It may seem an anachronism in the era of the ever-shrinking digital gadget, but Charles Babbage's locomotive-size "Analytical Engine" remains one of the greatest inventions that never was.
Babbage's brainchild, first conceived in 1837, never wound into life. But now John Graham-Cumming, an influential programmer and science blogger, is leading a quest to build the Analytical Engine in all its 19th-century glory. He plans to use detailed blueprints which Babbage laid down in a series of notebooks held in the archives of London's Science Museum.
To be powered by steam and built in brass and iron, the giant machine would have towered over its inventor, now known as the father of computing. Years of soaring costs, and personal bust-ups with his political paymasters, meant it was never built. Yet it was so advanced that it could have propelled Victorian Britain into the computer age a century ahead of time.
The drawings held in the Science Museum reveal the ungainly machine as the forerunner of the modern electronic computer. It contained a central processing unit, which Babbage called a "mill", and 1.7 kilobytes of expandable memory, which he referred to as "the store". It was fully programmable via punched cards used to input data.
"The big difference between it and machines which came 100 years later was that the programme was stored externally, in punch cards," explained Mr Graham-Cumming. "It is basically a giant number-crunching machine – which is effectively what modern computers are today, it's just that those numbers appear to us as words or images on a screen."
Mr Graham-Cumming last year secured from the government a posthumous pardon for Alan Turing, the genius code-breaker and computer pioneer who took his own life in 1954 after falling foul of Britain's repressive anti-homosexuality laws. Now he believes it is time for Babbage's contribution to the development of British science to be fully honoured.
"It is an inspiration. This is what blue-sky research is all about, and it can have fantastic benefits for people's lives. Just think of the impact of the computer, and ask yourself how different the Victorian world would have been with Babbage engines at its disposal. He was 100 years ahead of his time, and this is especially important when the Government is thinking hard about how it funds scientific research," he said.
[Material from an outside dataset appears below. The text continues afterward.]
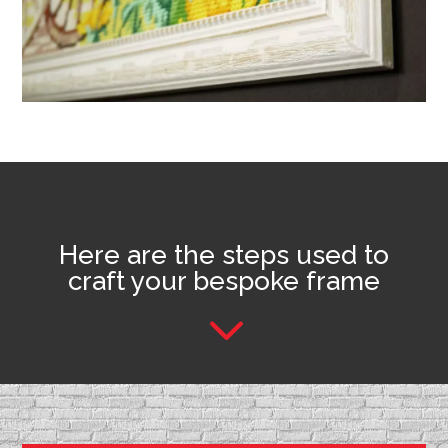
Here are the steps used to
craft your bespoke frame
3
It is estimated that to build a working prototype of the Analytical Engine would cost more than £400,000. (It would be a follow-up to the "Difference Engine", which Babbage had similarly planned to build and which was reconstructed at the Science Museum in 1991.) But first, detailed research is needed.
It is hoped that the end product could inspire youngsters to study computing, thus fostering a new generation of inventors. One of the reasons, apart from cost, that Babbage's creations were never built in his lifetime, argues Mr Graham-Cumming, was his irascible personality.
Born into a wealthy banking family, he began working on logarithms and calculating machines in the 1820s, at a time when navigation was crucial to the fortunes of the British Empire. Sailors and traders were seeking ever more accurate maps, requiring complex astronomical calculations.
Babbage could see almost unlimited applications for his research, but convincing the political classes, in including figures such as the Duke of Wellington and Sir Robert Peel, to continue funding it was another matter.
Babbage was a great socialite, throwing glamorous parties at his home in London's Marylebone, but he could also be rude and eccentric. He once launched a campaign to ban organ grinders from city streets on the grounds that their noise prevented people from thinking.
His contribution was largely overlooked by his peers and the establishment, though The Royal Astronomical Society awarded him a Gold Medal for his work on star charts. He twice stood unsuccessfully for Parliament, and invented a "cow-catcher", to remove obstacles from the paths of trains.